-- 本文 --
+++++

子育てでイライラしない人があえて実践する感情コントロール術とは?

2020.07.01公開 2020.07.02更新

子育てにイライラする人しない人の違い

近藤
子育て中にイライラする人、しない人の違いってどんなところにあるでしょうか?

子育てにイライラする人、しない人の違いは、その人の怒りの許容範囲など性格的な特徴だけでなく、以下の違いがあるといわれています。

 

周囲からの様々なサポートがあるか

「夫と家事育児を分担して行っているか」

「困ったときに頼れる人が近くいるか」

などといった周囲からのサポートの有無が子育てへの感情に大きく影響しています。

 

また、

・母親自身の1人で家事育児を囲い込んでしまいやすい傾向(今村・鈴木、2019)

 

・周囲とのつながりがあっても浅い付き合いである(宮本、2018)

+++++

-- 抽出データ --
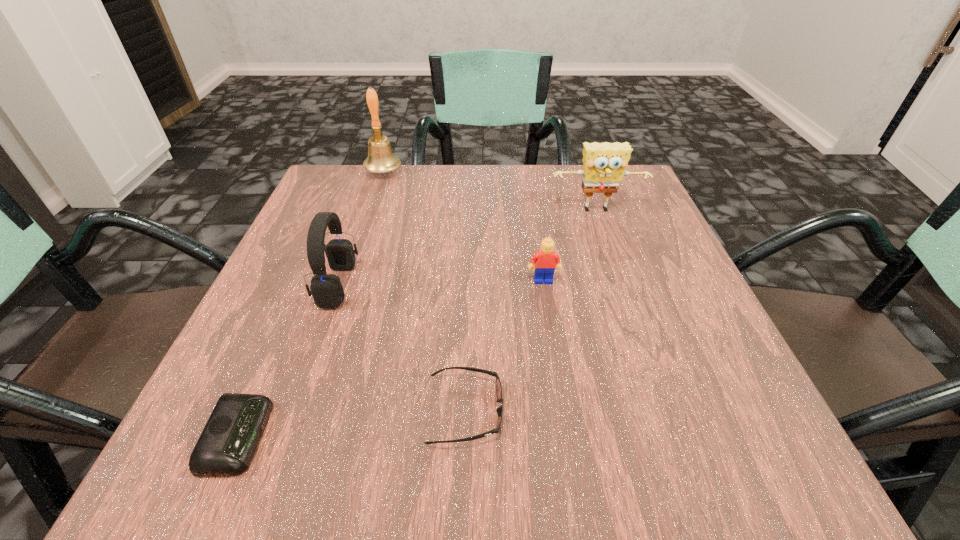
Locate an element on the screen. The height and width of the screenshot is (540, 960). headset located in the left edge section of the desktop is located at coordinates pos(327,291).

Where is `alarm clock that is positioned at the left edge`? The height and width of the screenshot is (540, 960). alarm clock that is positioned at the left edge is located at coordinates (x=229, y=440).

The width and height of the screenshot is (960, 540). I want to click on object positioned at the right edge, so click(x=604, y=164).

This screenshot has width=960, height=540. In order to click on object located in the far left corner section of the desktop in this screenshot , I will do `click(380, 159)`.

What are the coordinates of `object located in the near left corner section of the desktop` in the screenshot? It's located at (229, 440).

Identify the location of object situated at the far right corner. This screenshot has width=960, height=540. (604, 164).

What are the coordinates of `vacant space at the far edge of the desktop` in the screenshot? It's located at tap(552, 195).

The height and width of the screenshot is (540, 960). I want to click on vacant space at the left edge of the desktop, so click(x=339, y=316).

In the image, there is a desktop. Identify the location of blank space at the right edge. The width and height of the screenshot is (960, 540). (692, 312).

In order to click on vacant area at the far left corner in this screenshot , I will do `click(382, 193)`.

+++++

-- 以下の課題 --
1. 子育てのイライラに関する本文では、子育てへの感情に大きく影響しているものとして何が挙げられているか。
2. 子育てのイライラに関する本文を、示されている最後の箇所から書き足してください。

-- 課題ごとの回答 --
1. 周囲からのサポートの有無。

2.
といったことも、育児へのネガティブな気持ちにつながると言われています。

 

つまり、実際のサポートがあるかということに加え、母親自身がそのサポートをどのようにとらえているか、ということもポイントなのかもしれません。

 

子育てをどうとらえているか

仕事をしている人もしていない人も、子育てに生きがいを感じていると答えた人のほうが子育てのネガティブな気持ちは低いようです。

 

また、子育てに限らず、「生きがいは模索中である」と答えた人ほど育児へのネガティブな気持ちが強いという研究があります(宮元、2017)。

「子育てが自分の人生の中で、どのような意味を持つものなのか」

ということを、子育てでの役割に圧倒されることなく、考えてみることも大切なことなのかもしれませんね。

 

イライラを解消するためには?

近藤
子育て中にイライラしそうな境遇に遭っても、イライラせず感情をコントロールするにはどうしたらいいでしょうか?

 

イライラしそう!に気づく

イライラは段階があります。

 

はじめは「ちょっとイラっとする」からどんどん気持ちが強くなり、最終的には「あーもう!」と、気持ちが抑えられなくなるまで…。

 

そのため、気持ちが爆発する前に自分の感情に気が付くことが大切です。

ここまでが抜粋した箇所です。